Independança I
Há exactamente 370 anos, um pequeno grupo de elementos da pequena nobreza entrava no Paço da Ribeira, sequestrava a regente do reino, atirava pela janela o secretário Miguel de Vasconcelos e proclamava à rua a deposição de Filipe III e a aclamação do duque de Bragança como novo rei de Portugal. Foi o início da revolta que viria a colocar um fim a seis décadas de uma experiência política singular, num processo longo e difícil que só ficou formalmente encerrado em 1668, com um tratado em que Carlos II reconhecia a separação de Portugal e a nova dinastia reinante. Por cá, este processo ficou conhecido por "Restauração" [da independência]. Toda a memória do período anterior ficou condicionada à estratégia de legitimação da nova casa que passou a ocupar o Paço da Ribeira, definindo uma "usurpação" do trono português em 1580/81, um hiato de 60 anos de governo ilegítimo e, finalmente, a retomada daquele para a linhagem de Bragança, por via do proclamado rei D. João IV, neto de D. Catarina que em 1580 perdera a corrida a favor de Filipe de Habsburgo. Uma retórica acerca da "perda da independência" e da "ocupação espanhola" foi lentamente sedimentada ao longo de gerações, permitindo a formação de todo um imaginário de heróis, vilões, decadência e, evidentemente, exaltação da "Restauração". O 1 de Dezembro passou a feriado nacional e a data da celebração de Portugal face a potências estrangeiras, da sua soberania como nação livre e independente, nomeadamente por reacção ao surgimento de teses iberistas, no século XIX, que preconizavam uma fusão entre Portugal e Espanha. O Estado Novo apropriou-se evidentemente da temática.
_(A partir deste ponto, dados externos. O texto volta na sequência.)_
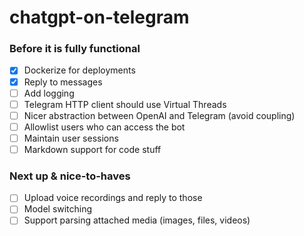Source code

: # chatgpt-on-telegram

### Before it is fully functional

- [x] Dockerize for deployments
- [x] Reply to messages
- [ ] Add logging
- [ ] Telegram HTTP client should use Virtual Threads
- [ ] Nicer abstraction between OpenAI and Telegram (avoid coupling)
- [ ] Allowlist users who can access the bot
- [ ] Maintain user sessions
- [ ] Markdown support for code stuff

### Next up & nice-to-haves

- [ ] Upload voice recordings and reply to those
- [ ] Model switching
- [ ] Support parsing attached media (images, files, videos)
Hoje, o 1º de Dezembro é um feriado sem grande expressão, celebrado essencialmente por monárquicos, nacionalistas mais exaltados ou velhas glórias enresinadas da Mocidade Portuguesa. Os noticiários falam da candidatura conjunta de Espanha e Portugal ao Mundial de 2018, uma crise económica e social, com origem nos Estados Unidos, afecta igualmente ambos os países e D. Duarte Pio, o herdeiro da Casa de Bragança, gostaria de obter cidadania timorense. As noções de independência e de soberania estão em clara mutação e os portugueses estão paradoxalmente orgulhosos da sua independência sem excluir uma hipotética união ibérica; nas televisões não se fala nos 60 anos de destino comum de há quatro séculos, antes prefere-se mostrar imagens da recente vitória da selecção portuguesa contra os campeões do mundo. O presente muda, as perspectivas do futuro alteram-se e actualizam-se todos os dias, mas a memória e percepção do passado mantêm os cânones e os formatos de há décadas, de há séculos, que subsistem e sobrevivem. A revisitação desse passado, a reavaliação dessa época é objecto do interesse de um punhado de estudiosos, de um pequeno sector académico. Nada mais. Continuamos a falar em "domínio espanhol" e "perda de independência" e de "Restauração"; e quando se discute a fiabilidade e validade destas noções, há sempre emoções a aflorar, desconfianças, apelos patrióticos, acusações de "falta de patriotismo".